OBJECTIF FIXÉ
Indiquez, d'après le document sur Spiegel, de combien de spectacles proviennent les morceaux choisis par les danseurs.

DOCUMENT
════════
Qu’est-ce qui fait le style, immédiatement reconnaissable, et le succès du chorégraphe flamand Wim Vandekeybus ? Avec Spiegel (Miroir), compilation de morceaux choisis par ses danseurs dans sept spectacles s’étalant de 1987 à 2000, on peut déjà distinguer quelques traits marquants. De ce télescopage des époques, il ressort d’abord une profonde homogénéité, une cohérence esthétique qui laisse percevoir l’évolution d’une œuvre au travers de motifs constants : urgence, animalité, débordement et excès.

Ces qualificatifs, qui pourraient bien sûr constituer des poncifs, se résument dans la figure du cheval, emblème ou effigie du chorégraphe, qu’il incarne lui-même par deux fois au cours du spectacle. Attention ! Il ne s’agit pas de n’importe quel canasson… Wim Vandekeybus campe avec brio un fougueux étalon. Ce qu’il conserve du cheval, ce n’est pas le bourrin, l’animal de trait, mais la bête sanguine, qui piaffe et se cabre, aux prises avec le désir, fuyant vers la liberté.

À la fois incroyable sujet de dressage et symbole d’une virilité majestueuse, l’étalon traverse de sa puissance masculine chacun des interprètes sur scène avec pour conséquence deux effets notables. Les femmes, tout comme les hommes, sont habités par cette force virile et doivent y répondre, sans ménagement pour leur anatomie. Et, comme une reprise de dressage, le ballet ne laisse aucune place au hasard ou à l’improvisation, avec une succession de cascades qui célèbrent la maîtrise des corps. Jouant avec les attentes du public, on entend quelques soupirs, et même quelques cris de frayeurs dans la salle, quand un danseur tombe au sol, qu’une jeune femme y est lâchée sans précaution, ou que des godillots cherchent à piétiner les interprètes qui s’y reposent.
Car le sol représente à la fois une surface dangereuse et une échappatoire : on y roule très souvent, on y glisse, mais aussi on s’y dérobe, en inventant des dispositifs ludiques, comme avec ces briques de plâtre que les danseurs déplacent sous leurs pieds pour ne pas toucher le sol.

Une autre façon d’y parvenir est de se suspendre en l’air. Deux systèmes sont utilisés dans Spiegel : une chaise accrochée à l’envers par une longue chaîne reliée aux cintres, à laquelle les danseurs se hissent comme à un trapèze ; des sortes de crochets, placés sur les côtés de la scène et eux aussi suspendus aux cintres, où les danseurs déposeront finalement leurs vêtements. L’idéal serait d’être comme la petite plume blanche de Feather — extrait de What The Body Does Not Remember (1987) —, suspendue par le souffle du danseur qui s’évertue à ne pas la laisser toucher le sol.
════════
DONNÉES ARCHIVÉES
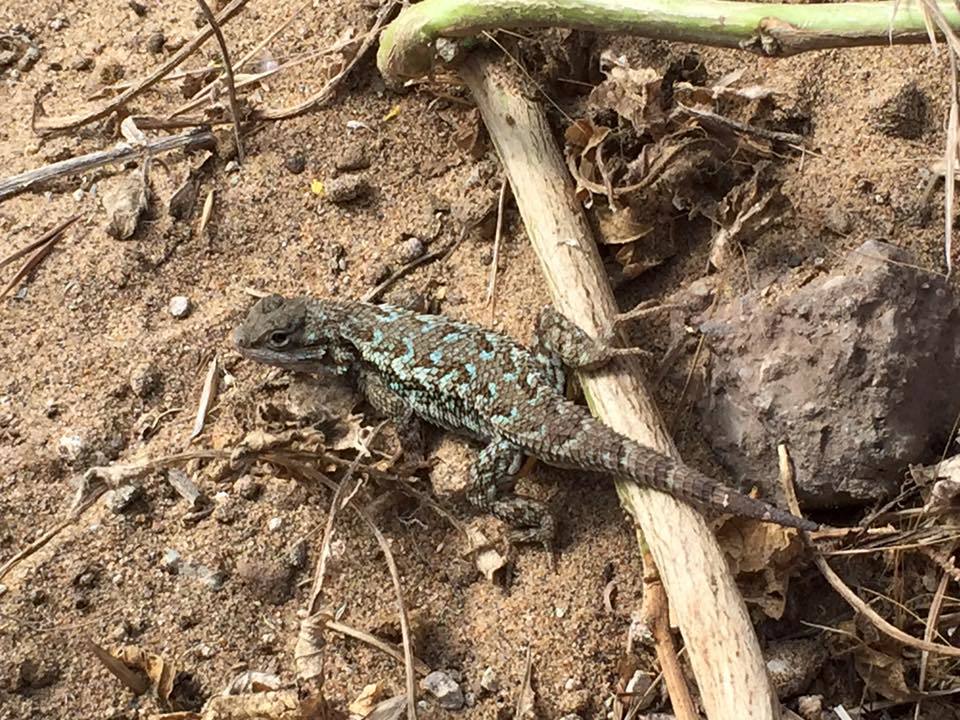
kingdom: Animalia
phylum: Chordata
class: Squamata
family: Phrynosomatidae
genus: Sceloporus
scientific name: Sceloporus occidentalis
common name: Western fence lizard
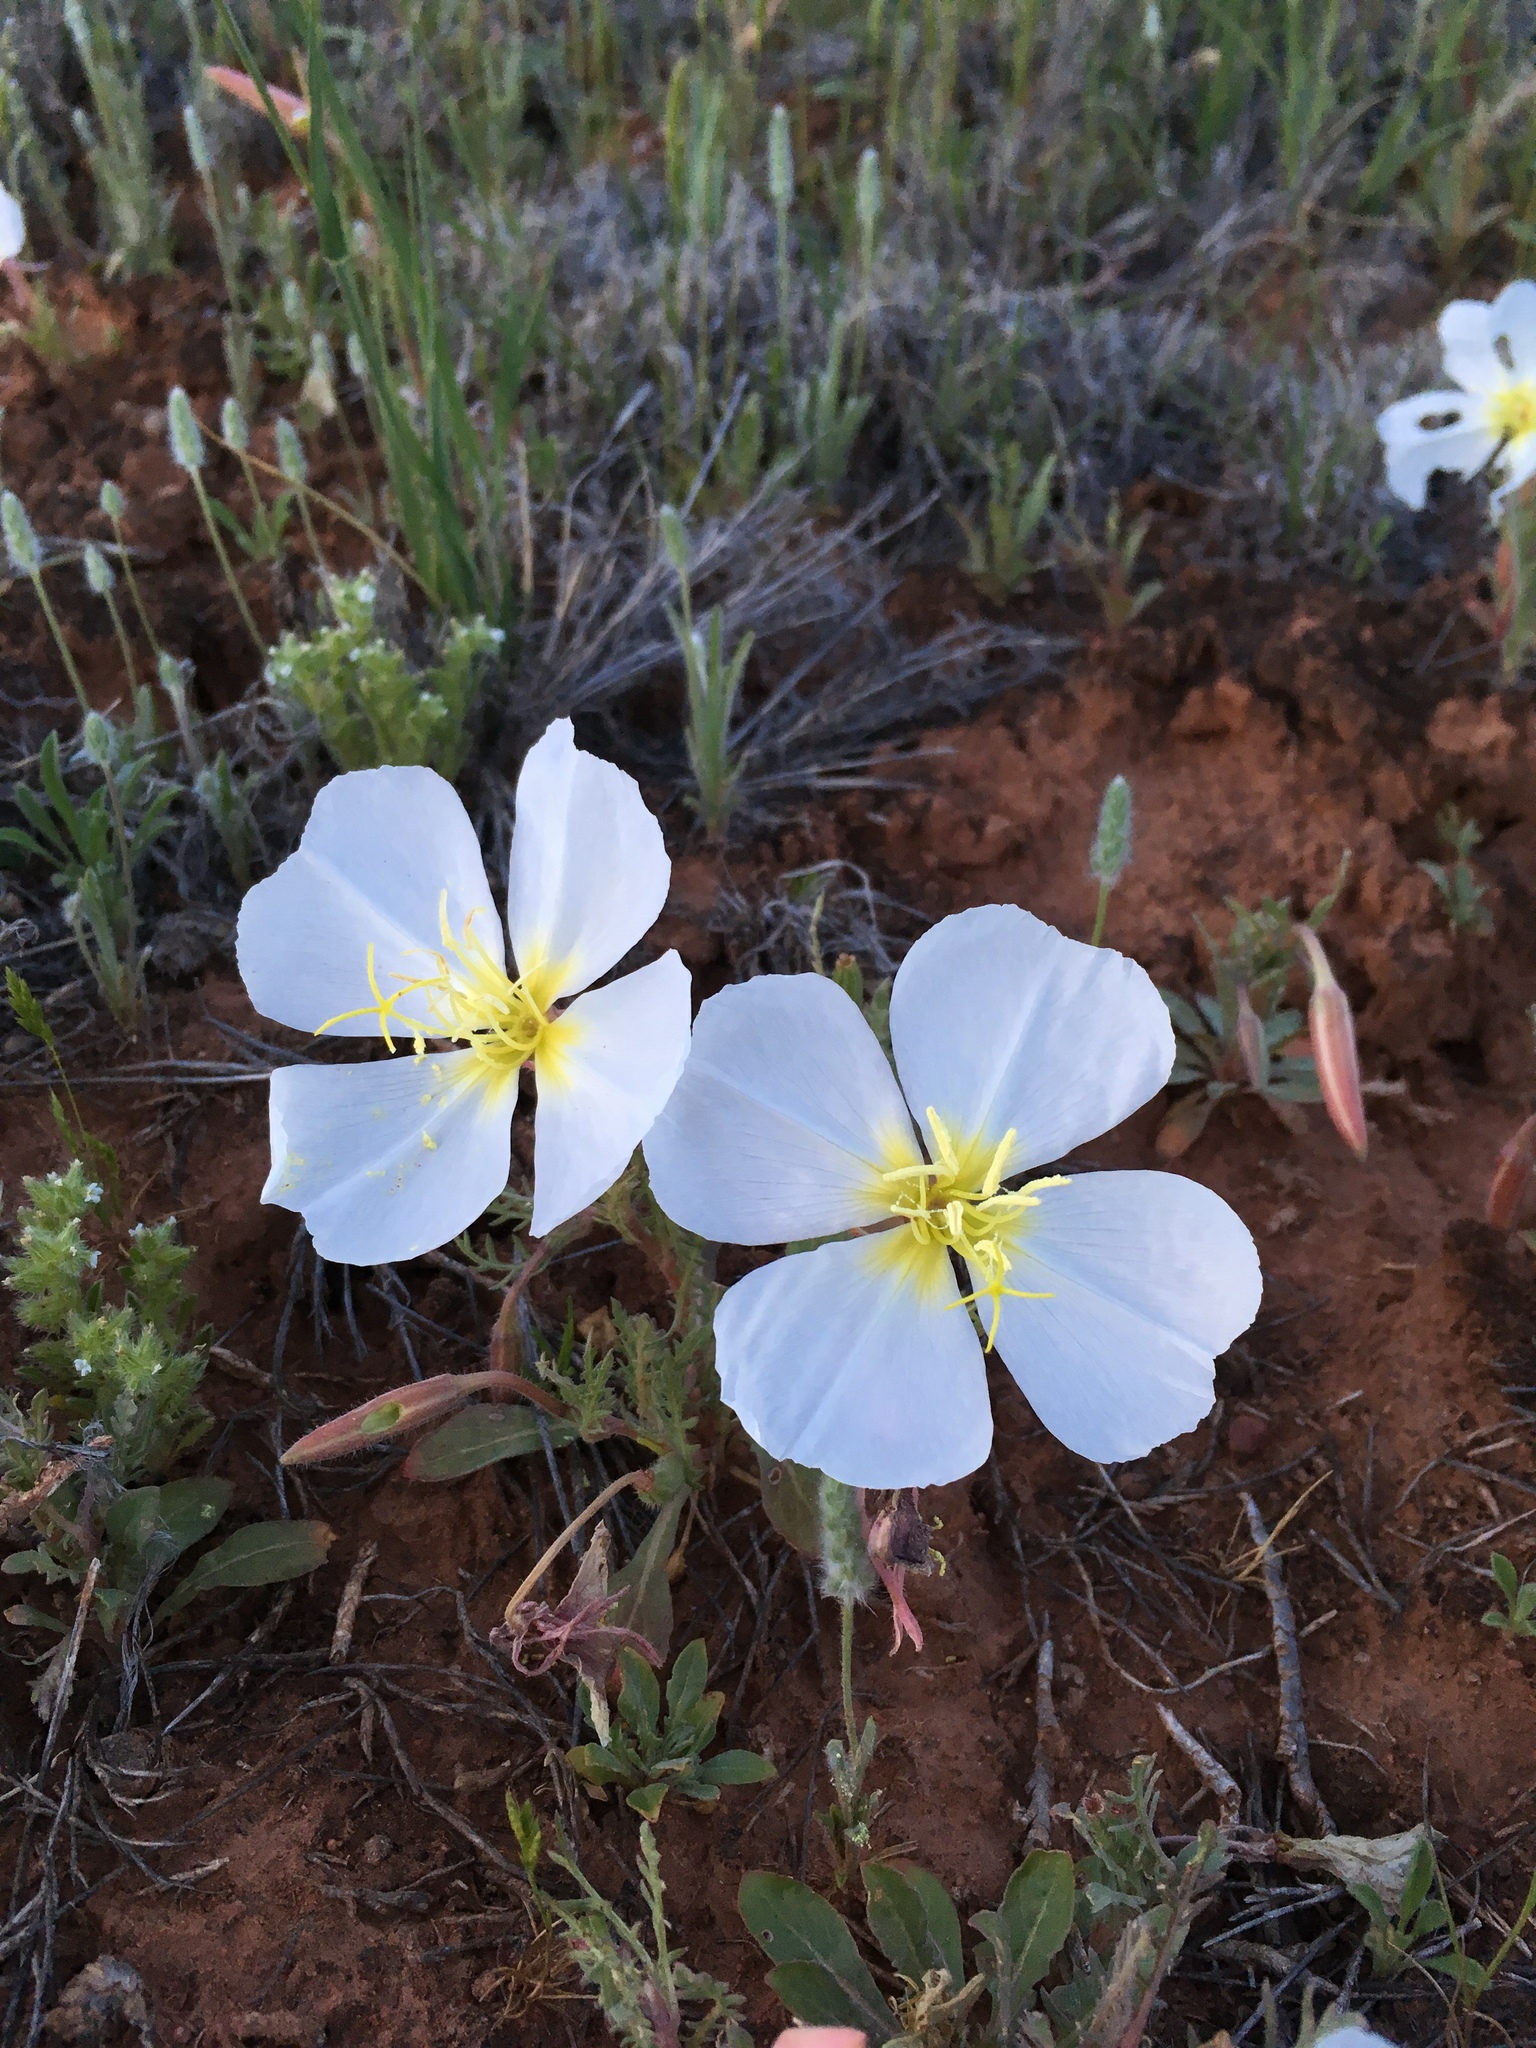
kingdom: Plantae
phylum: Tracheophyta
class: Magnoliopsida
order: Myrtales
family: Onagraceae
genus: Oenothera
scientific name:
════════
RÉPONSE PROPOSÉE
Ils proviennent de sept spectacles, qui s'étalent de 1987 à 2000.